As well as challenging political and social attitudes, the Freedom Theatre seeks to offer an alternative way to fight the occupation and still recruits trainees from its base in the tough Jenin refugee camp where many fighters were born and killed.

"People can choose the way they want to fight back: you can hold a gun, but be dead the next minute, but what about art, what about culture? If you have lived enough you can tell the story.

"We ask how can we best serve the [Palestinian] people, but at the same time we are trying to build a professional company that can perform at a high level, but to also bring back the question: what is the point of theatre? It's not only a tool. It's also a very important way of presenting different causes."

However, the challenges the Freedom Theatre faces in using art and culture to promote, question and resist are stark. Its founder Juliano Mer-Khamis was murdered four years ago in Jenin by a Palestinian. His killer has never been caught, but it's suspected Juliano was a victim of the Theatre's challenging nature of its work in what can be a conservative society. Despite being "angry, afraid and hurt" Nabeel said it was not a difficult decision to continue with the theatre otherwise "Juliano was killed for nothing".

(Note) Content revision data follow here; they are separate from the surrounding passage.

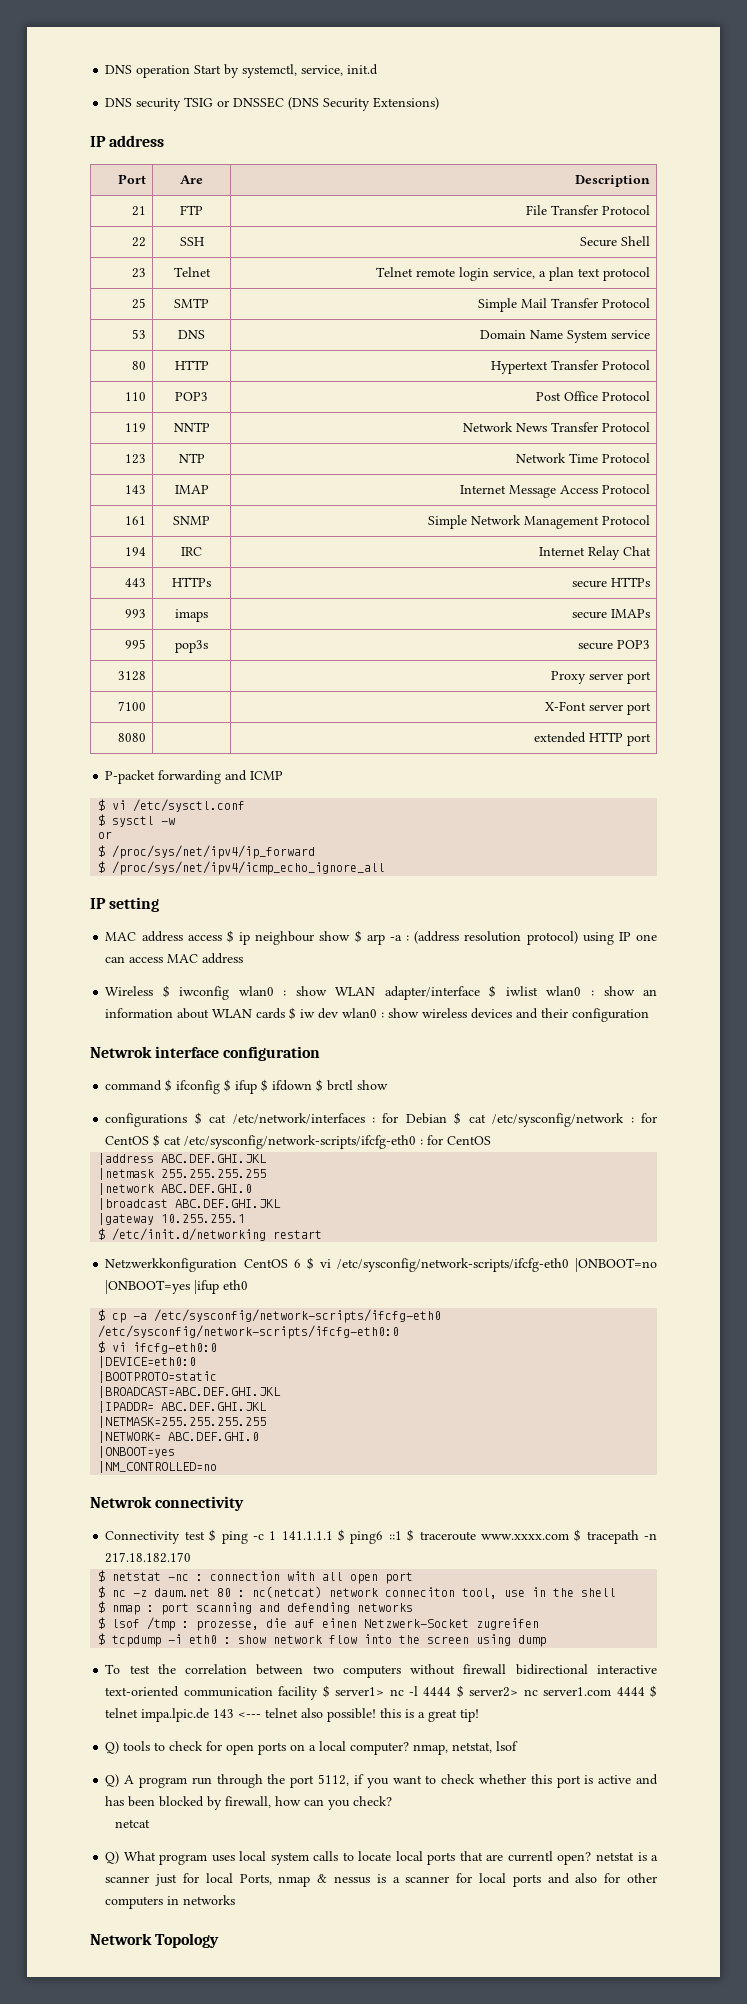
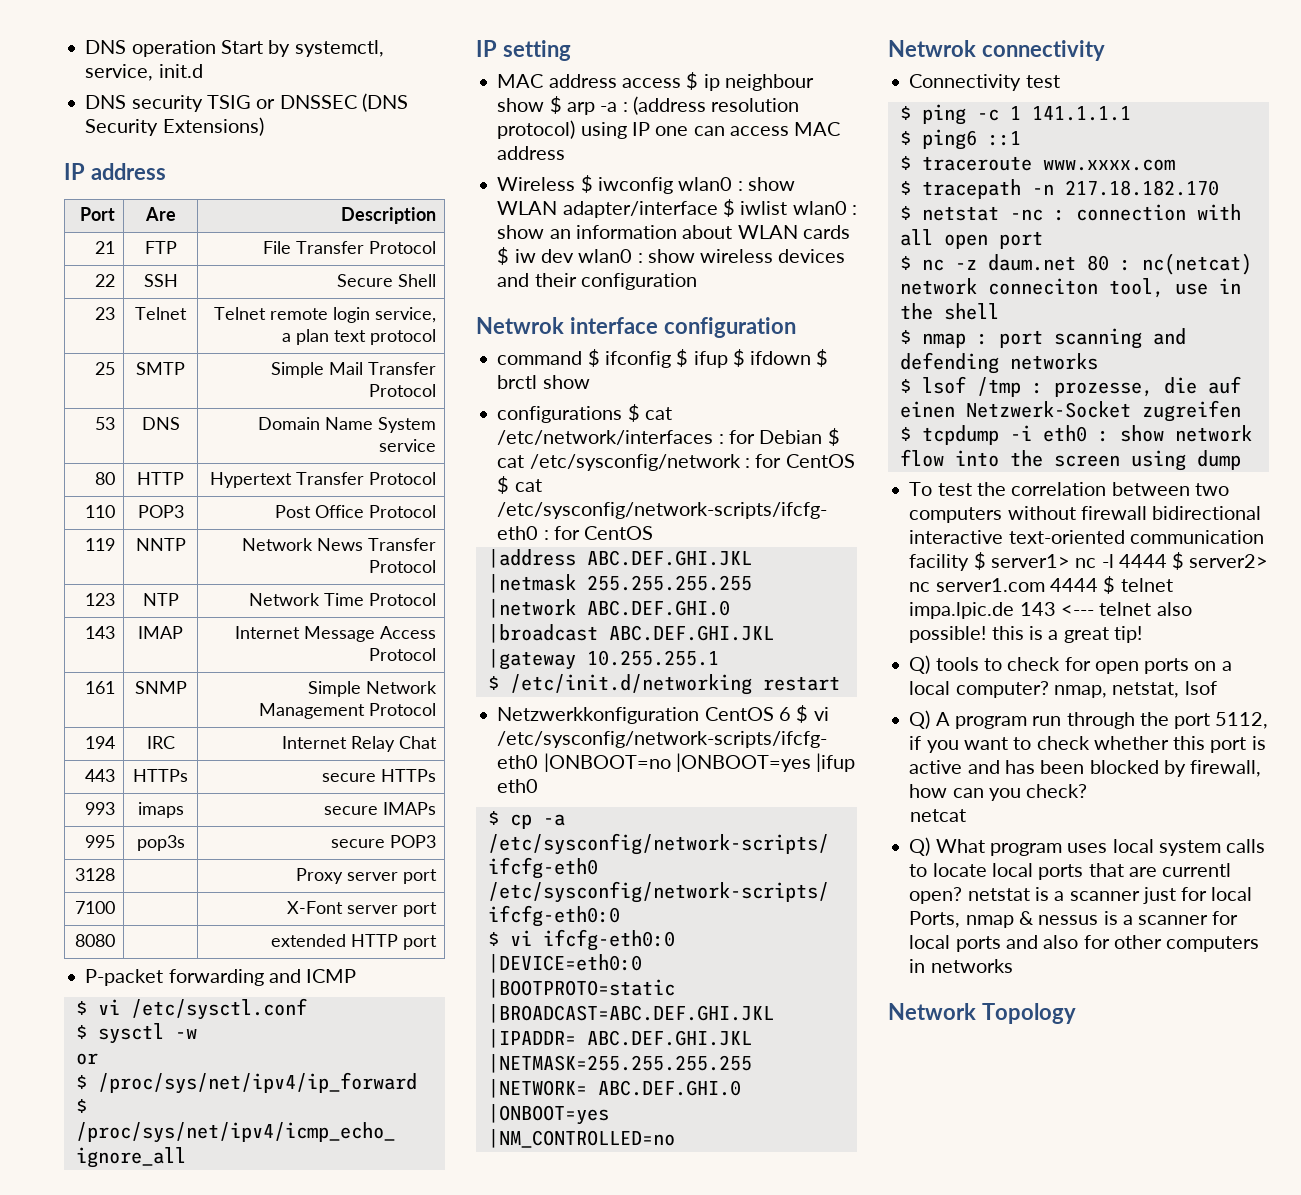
(205, 1535) none -> (1060, 81) //
(333, 1535) none -> (1131, 113) //
(402, 1535) none -> (1021, 138) //
(569, 1536) none -> (1175, 165) //

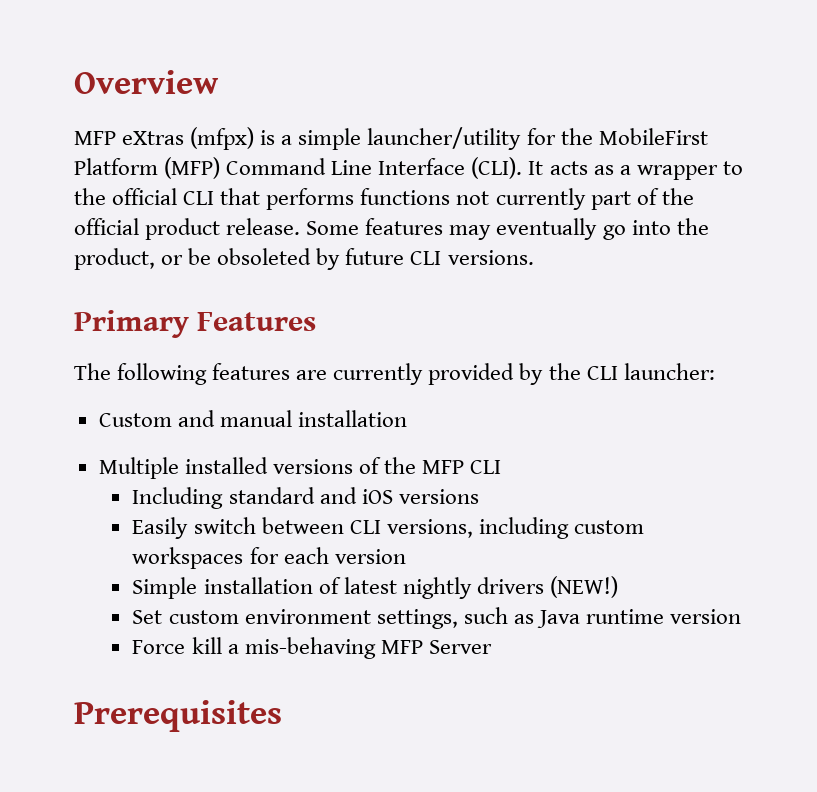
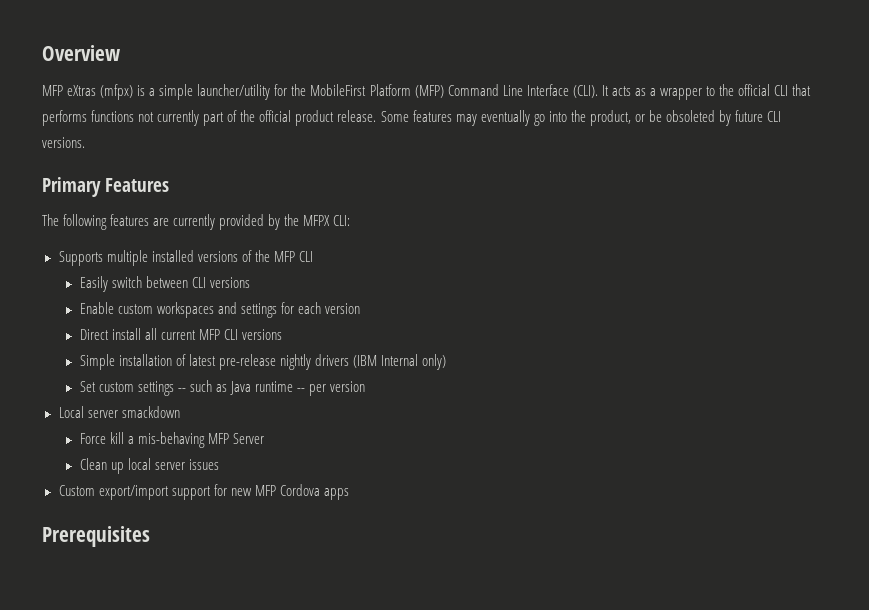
[586,363,715,380] [98,410,407,427] [98,457,179,479] CLI launcher: // Custom and manual installation // Multiple -> [303,215,351,226] [58,250,148,266] MFPX CLI: // Supports multiple
[132,487,479,509] // Including standard and iOS versions -> (313, 256) none
[386,517,644,539] [132,547,406,569] versions, including custom workspaces for each version -> [209,277,250,288] [79,302,361,318] [79,328,282,340] versions // Enable custom workspaces and settings for each version // Direct install all current MFP CLI versions
(397, 585) none -> [218,354,276,370] pre-release
[549,576,618,598] (NEW!) -> [353,354,447,370] (IBM Internal only)
[244,609,458,629] environment settings, -> [137,381,186,396] settings --
[670,609,742,624] version -> [297,381,366,396] [58,406,180,418] -- per version // Local server smackdown
(492, 647) none -> [79,458,219,474] [58,484,349,500] // Clean up local server issues // Custom export/import support for new MFP Cordova apps

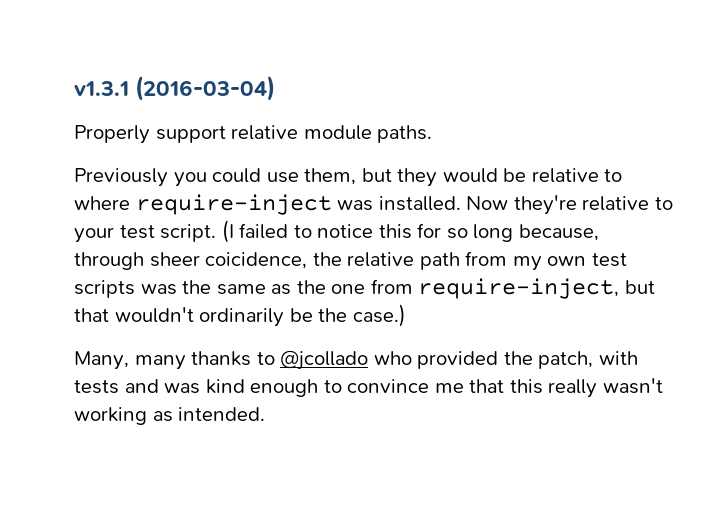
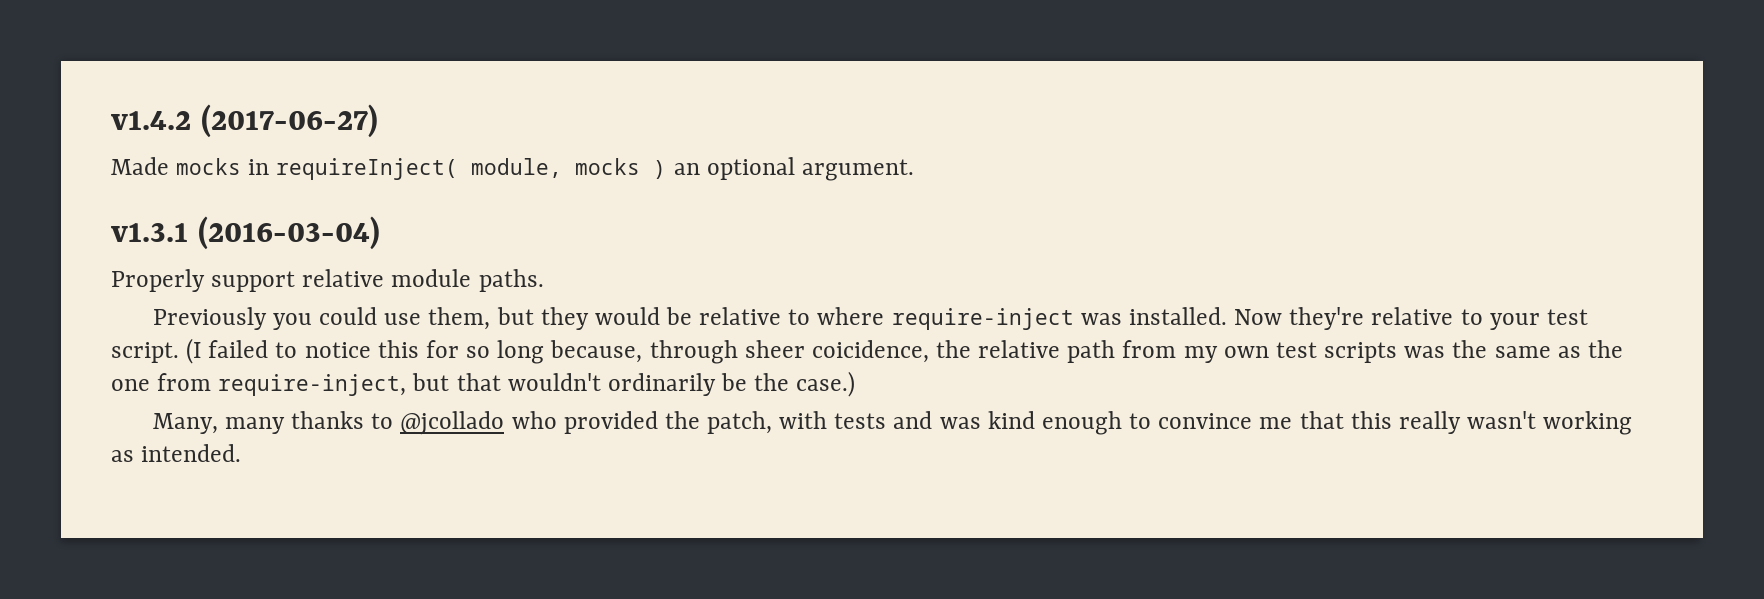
(74, 88) none -> [111,104,378,138] [111,157,914,181] v1.4.2 (2017-06-27) // Made mocks in requireInject( module, mocks ) an optional argument. //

"I think we have a love-hate relationship with art in our society. Not only the Freedom Theatre, but almost every theatre in Palestine is struggling to bring it back. One of the best theatre scenes was in the early 1920s, so art was lost in between and people lost their connection to it. Now we are trying to say that art is also another way of resisting different types of occupation, so if people can think about it in this way they can see art in a better way."

But for now the Freedom Theatre is focusing on its first tour of the UK, which begins in Manchester on Wednesday and concludes six weeks later in Glasgow. Nabeel says he hopes it will be a two-way experience; not only informing and performing for a British audience, but also to introduce his company to British society.

"The greatest thing for us is to meet people face-to-face. I want to introduce my team and the Palestinians to British society and speak about and discuss our artistic project; this is the best way if we want to reach people.

"But we are also there to perform theatre and bring back the siege because it was presented in the UK in a very bad way, in my opinion, through the news. And since we are artists involved in a social-political environment, we have the responsibility to present ourselves in a different way from the media.

"That is why it's important to open the questions in the mind of the people when they ask: who are you? What do you think about this? What do you think about that?" An importance confirmed by those who seek to have the play banned and keep minds closed.